Book your dermatology consultation at ALMO Clinic →
Frequently asked questions
Does rosacea go away on its own?
No. Rosacea is a chronic condition: without treatment, it tends to progress. Flare-ups may subside, but baseline erythema and telangiectasias do not resolve on their own. With the right medical management, effective long-term control is achievable.
Is rosacea contagious?
No. It is not an infection. It cannot be transmitted by contact.
Is rosacea the same as couperose?
Couperose refers specifically to telangiectasias — the dilated vessels visible on the skin — which is one of the manifestations of the erythematotelangiectatic subtype. The terms are used interchangeably in everyday language, but technically couperose is one of the signs of rosacea, not the full condition.
Can men get rosacea?
Yes. While more common in women, men do develop rosacea — and often in more severe forms, such as rhinophyma (phymatous subtype).

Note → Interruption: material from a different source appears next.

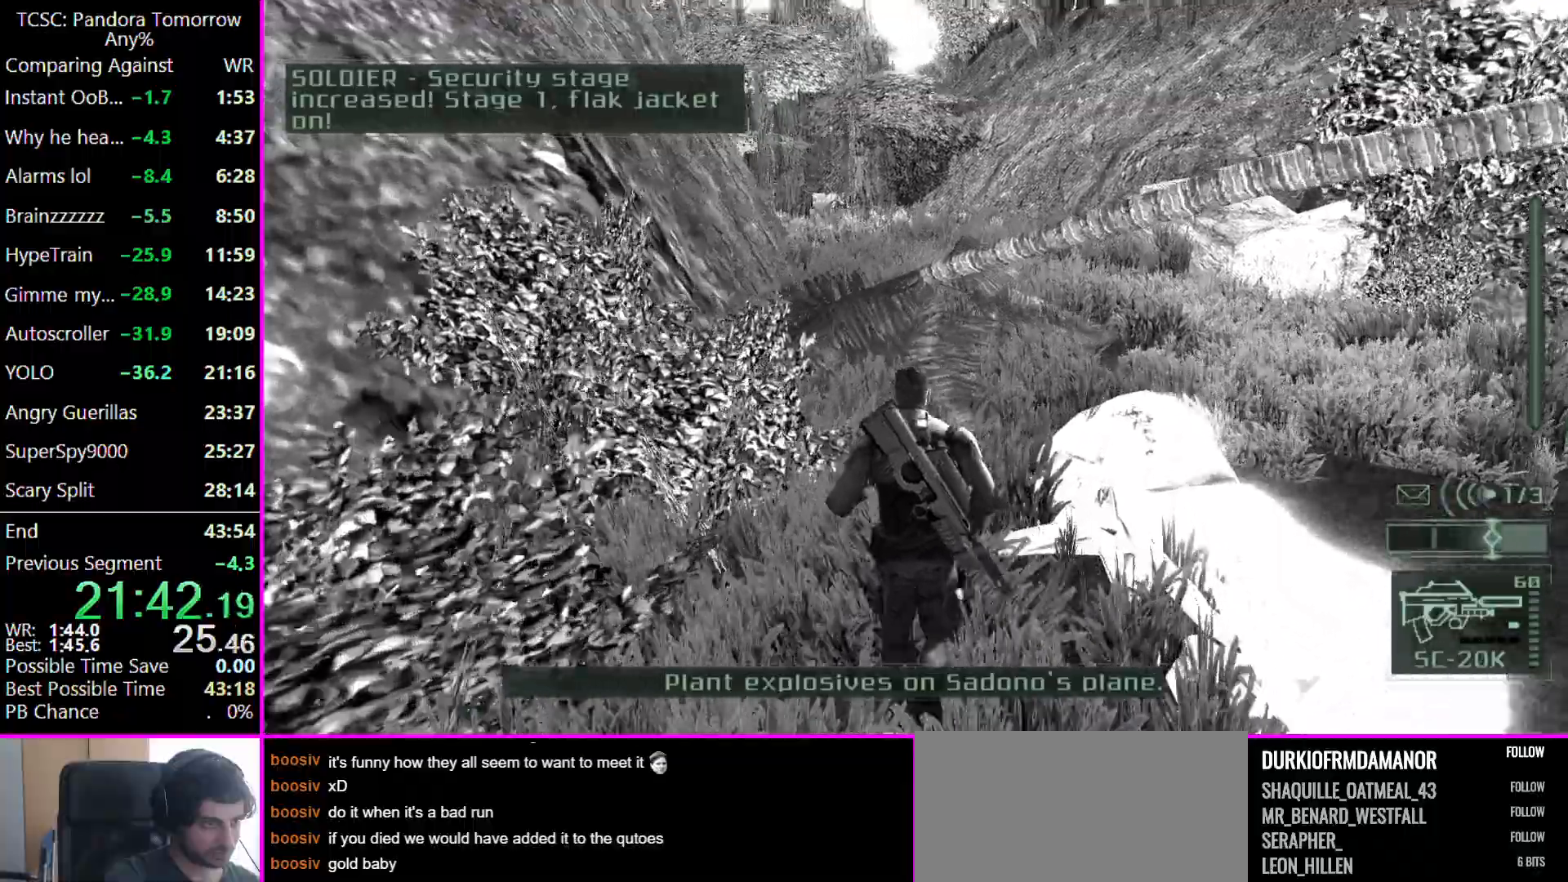
{"keys": ["d", "w"], "mouse": [], "events": [[200, "d", "down"]]}
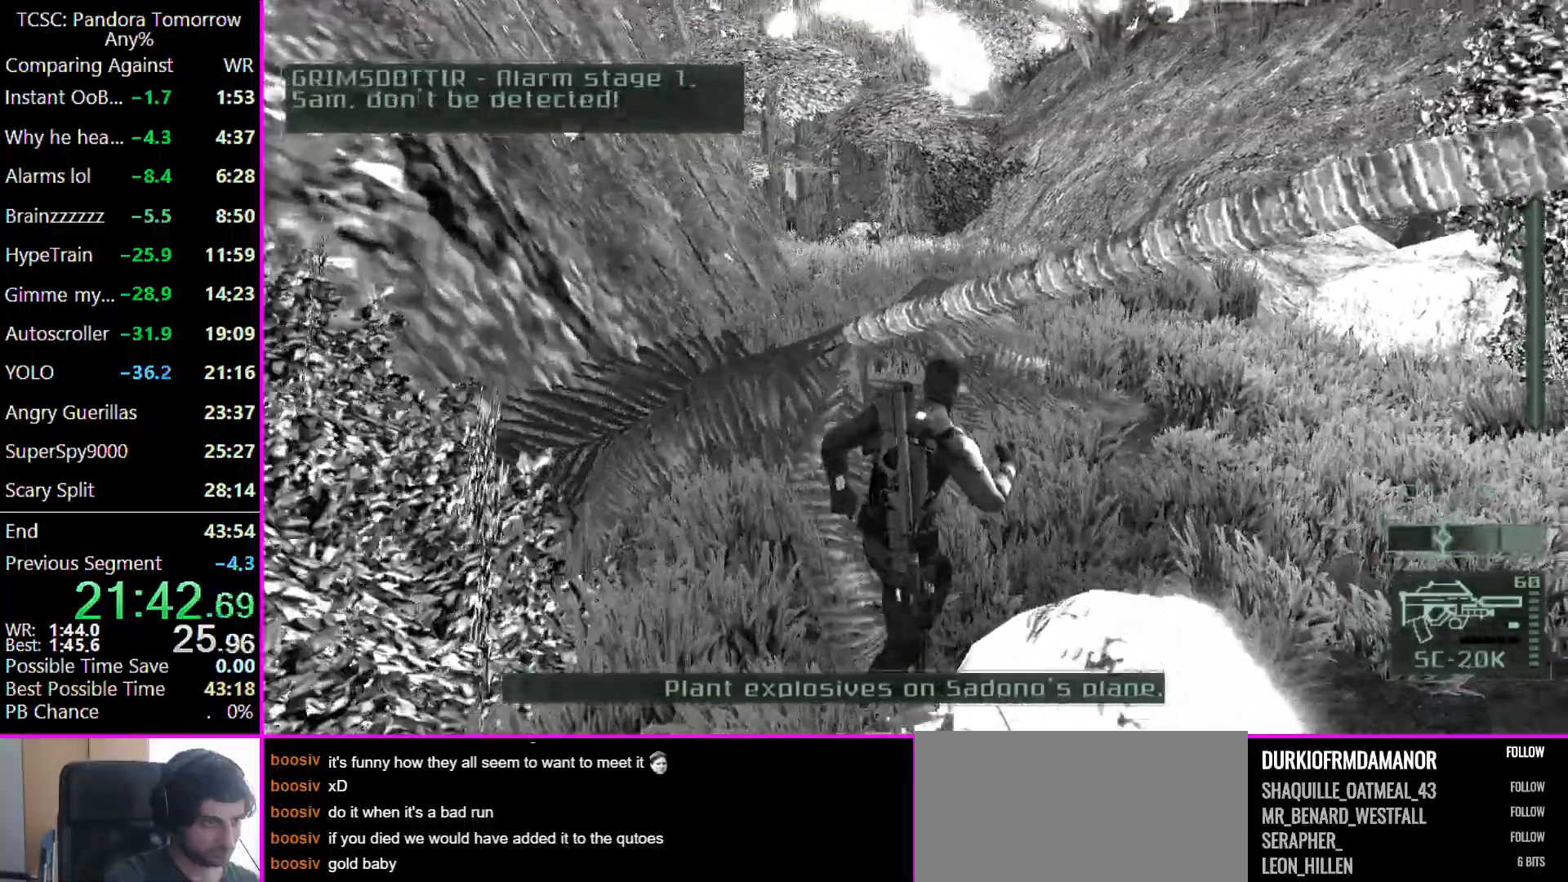
{"keys": ["w"], "mouse": [], "events": [[367, "d", "up"]]}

What triggers rosacea flare-ups?
The most common triggers are heat (saunas, very hot showers), sun exposure, intense exercise, stress, alcohol — especially red wine — spicy foods and certain cosmetics containing alcohol or fragrances. Each patient has their own trigger profile.
At what age does rosacea typically appear?
Most cases are diagnosed between the ages of 30 and 50. It is uncommon before age 20. Fair-skinned individuals, those with a family history and those with higher cumulative sun exposure are at greater risk.